Finding a V8-powered pickup truck in 2020 is no trouble at all. The struggle is finding an affordable one. The average new full-size truck goes for about $50,000, and the average used transaction for one is north of $30,000. And that’s before you factor in wanting the larger engine.
The fortunate thing with full-size trucks is there are a lot of them. And while you won’t find that mint Toyota Tundra for less than $10,000, you can find some reasonable eight-cylinder options that are anything but pricey.
Below, we present five great used V8 trucks we found for less than $10,000 apiece. (Note: all these trucks were still available as of this story’s original publication, but may have been removed as they get sold.)

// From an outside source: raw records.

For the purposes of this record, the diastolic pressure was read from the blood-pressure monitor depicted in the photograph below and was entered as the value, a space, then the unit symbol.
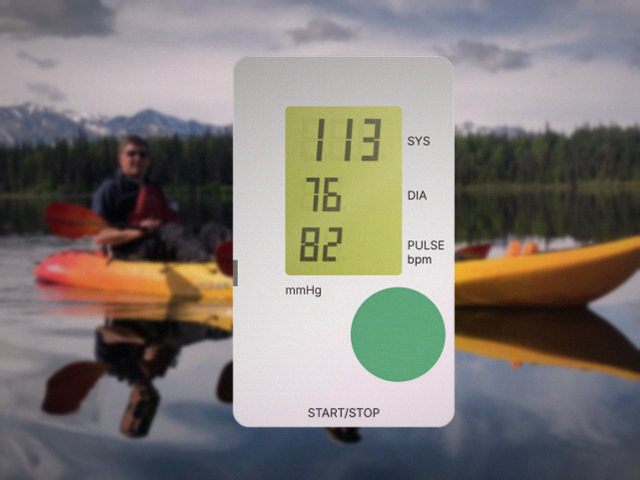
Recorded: 76 mmHg
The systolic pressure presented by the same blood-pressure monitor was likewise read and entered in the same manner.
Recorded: 113 mmHg
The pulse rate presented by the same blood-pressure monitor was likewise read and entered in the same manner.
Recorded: 82 bpm
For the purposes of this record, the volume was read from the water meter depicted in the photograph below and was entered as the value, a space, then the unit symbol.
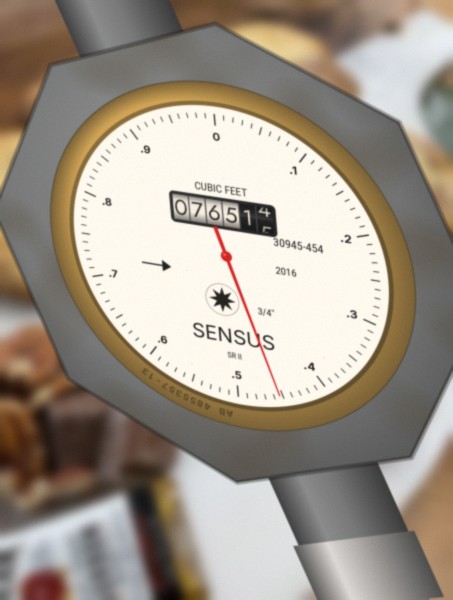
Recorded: 76514.45 ft³
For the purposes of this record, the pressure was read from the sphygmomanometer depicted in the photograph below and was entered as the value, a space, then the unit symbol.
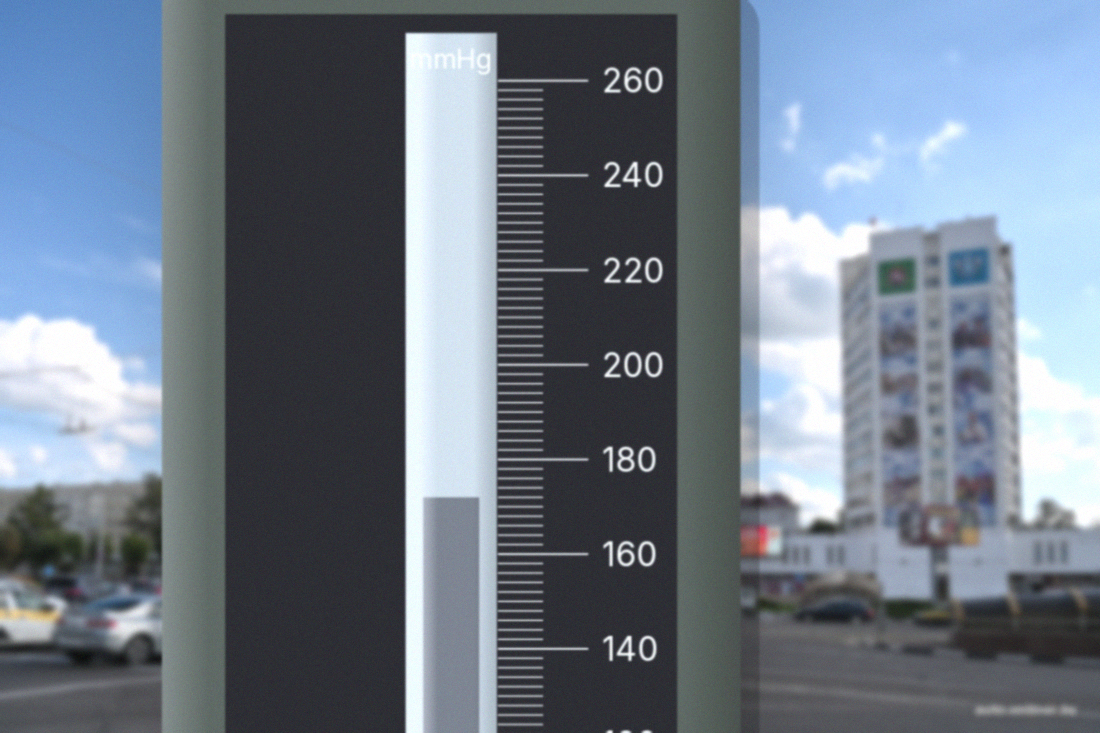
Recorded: 172 mmHg
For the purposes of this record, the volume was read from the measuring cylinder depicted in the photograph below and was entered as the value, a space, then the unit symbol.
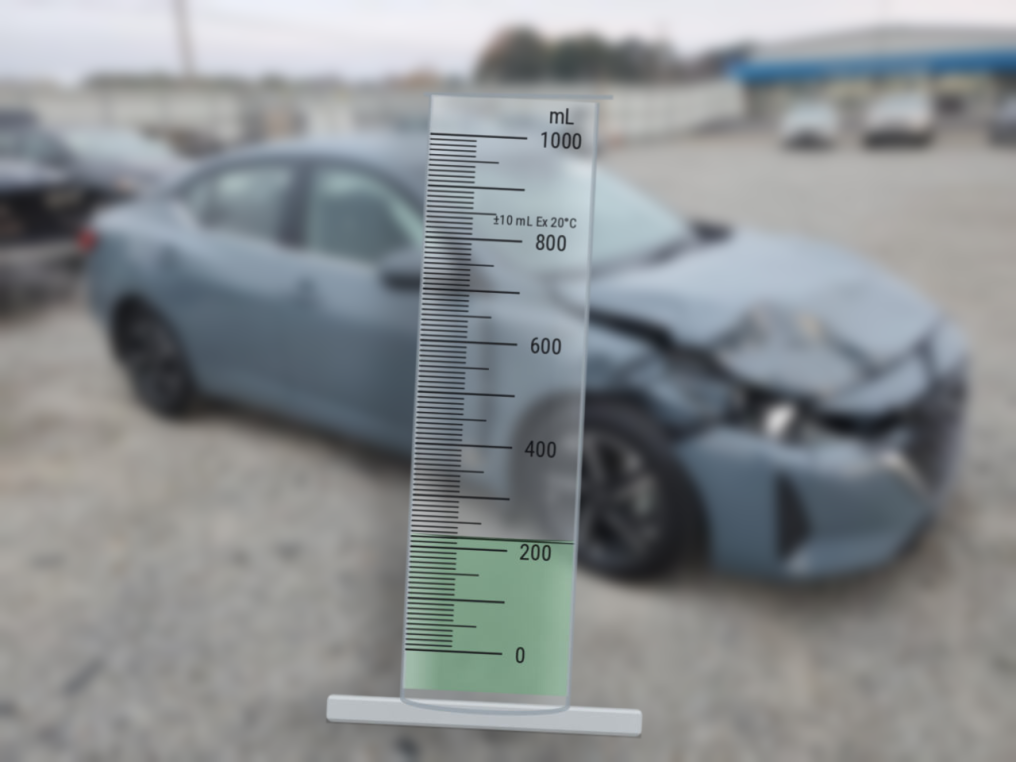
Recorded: 220 mL
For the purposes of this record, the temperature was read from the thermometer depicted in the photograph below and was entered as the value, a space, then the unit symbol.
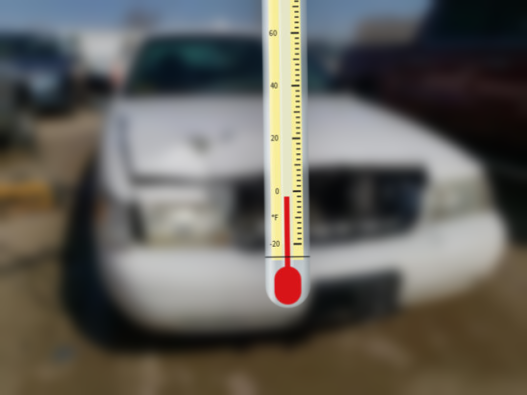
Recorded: -2 °F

2004 Dodge Ram 1500 – $9,995
Sure, Ram will sell you a 1500 pickup with a 5.7-liter V8, but the new one will cost you a lot more than $10,000. Here’s a clean 4×4 model with just under 91,000 miles. It has a maroon exterior and black interior, which will dramatically increase the odds someone brings up former Washington football team head coach Jim Zorn in your presence.
2007 GMC Sierra 1500 – $9,995
Here’s a clean-looking Sierra with fewer than 90,000 miles. The 2000s cladding isn’t the sharpest look, but it’s better than blinding oncoming traffic with chrome. You want connectivity? This truck has a 2007-spec MP3 audio input jack.

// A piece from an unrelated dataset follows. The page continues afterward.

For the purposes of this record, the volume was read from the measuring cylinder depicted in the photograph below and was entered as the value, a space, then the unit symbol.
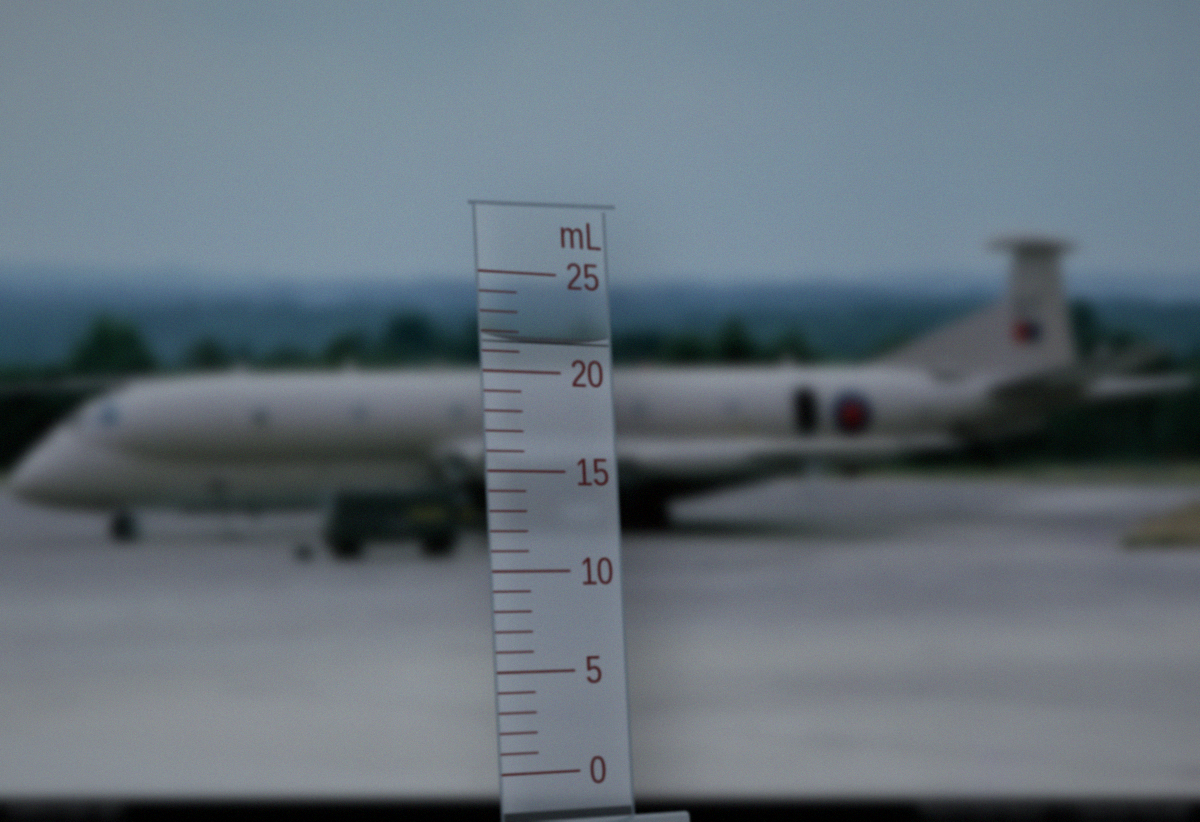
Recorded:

2000 Chevrolet Silverado 1500 – $9,995
Passengers are overrated. Here’s a single cab 2000 Silverado in an alluring, apparently still-intact shade of Indigo Blue Metallic. It has fewer than 70,000 miles.
2005 Ford F-150 – $9,985
Ford still sells an F-150 with a V8, but they’ve moved heavily toward six-cylinder models in recent years, and hybrid/electric versions are coming. Still, if you want a throwback, here’s a pristine-looking red F-150 from 2005 with a big 5.4-liter V8 and fewer than 80,000 miles.
2007 Toyota Tundra SR5 – $8,499
The Tundra benefits from Toyota’s usual crazy-high resale value, but we still managed to find one with a V8 for less than $10,000. The mileage count — more than 185,000 — is steep. But it’s a Toyota, so it should still have some life left.